Text —
——————

Claudia Roden, a food pioneer and researcher by nature, was always going to go and track down* exotic sustenance that would otherwise have remained elusive to the masses (*and not just in the British Library!) In travelling, she became not just a professional foodie, but (by default) a cultural anthropologist.

Food carries with it the history of culture and civilisation, from the microcosm of family life to the wider macrocosm of a whole nation defined. Prior to the days of mass publication (and long before the advent of the world-wide web), local fare defined regions within nations as strongly as folks’ own unique accents. With so much gastronomic history to explore, and so many methods and instructions to collect, Claudia needed no better staple excuse for a nice bit of travel (and scholarly research) beyond the extensive pursuit of food, glorious food. “I had this feeling I had to taste food in the country where it was born” she confides. So that is what she did, writing about it lyrically, her recipes interspersed with her own sweet (and savoury) recollections and some swoony Arabic (or other assorted) myths.

——————

Supplied information —

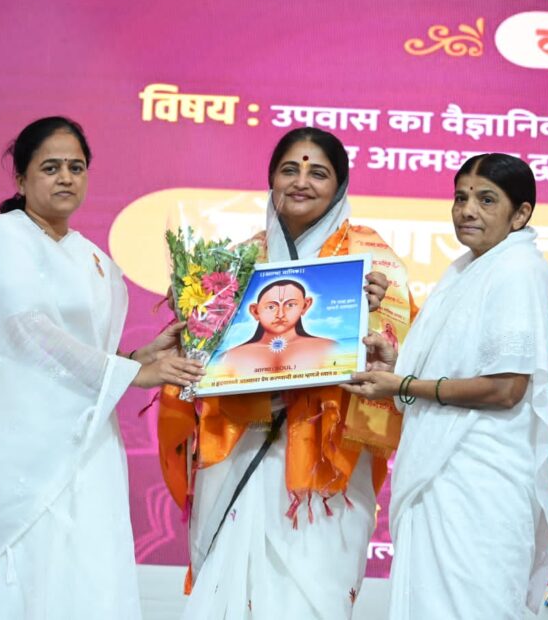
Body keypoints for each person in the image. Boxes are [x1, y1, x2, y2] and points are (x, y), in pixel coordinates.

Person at [0, 117, 203, 619]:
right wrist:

——————

Work instruction 1 —
Using the Claudia Roden text, answer each question:
(a) What did she become, by default, through travelling?
(b) Where did she feel she had to taste food?
(c) Before mass publication, local fare defined regions as strongly as what?
Work instruction 2 —
List every role or title the Claudia Roden text uses to describe her.
You won't need the material for this.

Task output 1 —
(a) A cultural anthropologist
(b) In the country where it was born
(c) Folks' own unique accents

Task output 2 —
- Food pioneer
- Researcher
- Professional foodie
- Cultural anthropologist